Implement register allocator for floating point registers.

Also:
- Fix misuses of emitting the rex prefix in the x86_64 assembler.
- Fix movaps code generation in the x86_64 assembler.

Change-Id: Ib6dcf6e7c4a9c43368cfc46b02ba50f69ae69cbe
diff --git a/compiler/optimizing/code_generator.cc b/compiler/optimizing/code_generator.cc
index 408e13e..d5cd490 100644
--- a/compiler/optimizing/code_generator.cc
+++ b/compiler/optimizing/code_generator.cc
@@ -473,8 +473,7 @@
       case Location::kRegister : {
         int id = location.reg();
         stack_map_stream_.AddDexRegisterEntry(DexRegisterMap::kInRegister, id);
-        if (current->GetType() == Primitive::kPrimDouble
-            || current->GetType() == Primitive::kPrimLong) {
+        if (current->GetType() == Primitive::kPrimLong) {
           stack_map_stream_.AddDexRegisterEntry(DexRegisterMap::kInRegister, id);
           ++i;
           DCHECK_LT(i, environment_size);
@@ -482,52 +481,55 @@
         break;
       }
 
+      case Location::kFpuRegister : {
+        int id = location.reg();
+        stack_map_stream_.AddDexRegisterEntry(DexRegisterMap::kInFpuRegister, id);
+        if (current->GetType() == Primitive::kPrimDouble) {
+          stack_map_stream_.AddDexRegisterEntry(DexRegisterMap::kInFpuRegister, id);
+          ++i;
+          DCHECK_LT(i, environment_size);
+        }
+        break;
+      }
+
       default:
         LOG(FATAL) << "Unexpected kind " << location.GetKind();
     }
   }
 }
 
-size_t CodeGenerator::GetStackOffsetOfSavedRegister(size_t index) {
-  return first_register_slot_in_slow_path_ + index * GetWordSize();
-}
-
 void CodeGenerator::SaveLiveRegisters(LocationSummary* locations) {
   RegisterSet* register_set = locations->GetLiveRegisters();
-  uint32_t count = 0;
+  size_t stack_offset = first_register_slot_in_slow_path_;
   for (size_t i = 0, e = GetNumberOfCoreRegisters(); i < e; ++i) {
     if (register_set->ContainsCoreRegister(i)) {
-      size_t stack_offset = GetStackOffsetOfSavedRegister(count);
-      ++count;
-      SaveCoreRegister(Location::StackSlot(stack_offset), i);
       // If the register holds an object, update the stack mask.

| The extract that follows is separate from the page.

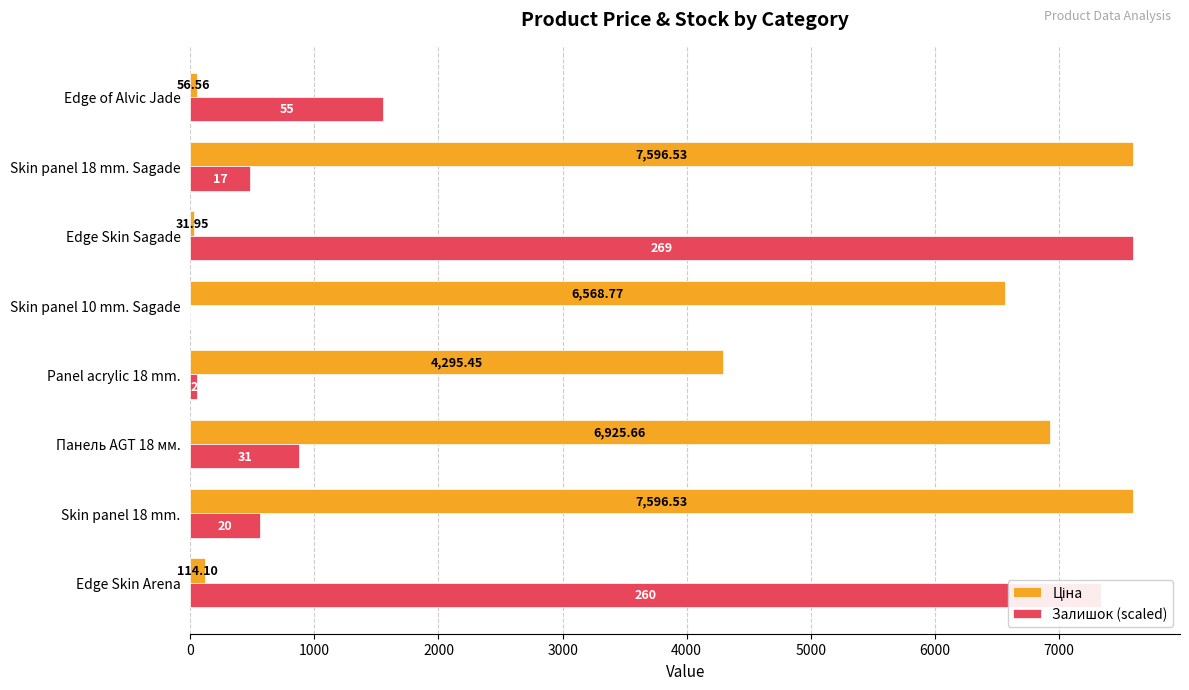

What is the sum of all Залишок (scaled) values?

18468.9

       if (locations->RegisterContainsObject(i)) {
         locations->SetStackBit(stack_offset / kVRegSize);
       }
+      stack_offset += SaveCoreRegister(stack_offset, i);
     }
   }
 
   for (size_t i = 0, e = GetNumberOfFloatingPointRegisters(); i < e; ++i) {
     if (register_set->ContainsFloatingPointRegister(i)) {
-      LOG(FATAL) << "Unimplemented";
+      stack_offset += SaveFloatingPointRegister(stack_offset, i);
     }
   }
 }
 
 void CodeGenerator::RestoreLiveRegisters(LocationSummary* locations) {
   RegisterSet* register_set = locations->GetLiveRegisters();
-  uint32_t count = 0;
+  size_t stack_offset = first_register_slot_in_slow_path_;
   for (size_t i = 0, e = GetNumberOfCoreRegisters(); i < e; ++i) {
     if (register_set->ContainsCoreRegister(i)) {
-      size_t stack_offset = GetStackOffsetOfSavedRegister(count);
-      ++count;
-      RestoreCoreRegister(Location::StackSlot(stack_offset), i);
+      stack_offset += RestoreCoreRegister(stack_offset, i);
     }
   }
 
   for (size_t i = 0, e = GetNumberOfFloatingPointRegisters(); i < e; ++i) {
     if (register_set->ContainsFloatingPointRegister(i)) {
-      LOG(FATAL) << "Unimplemented";
+      stack_offset += RestoreFloatingPointRegister(stack_offset, i);
     }
   }
 }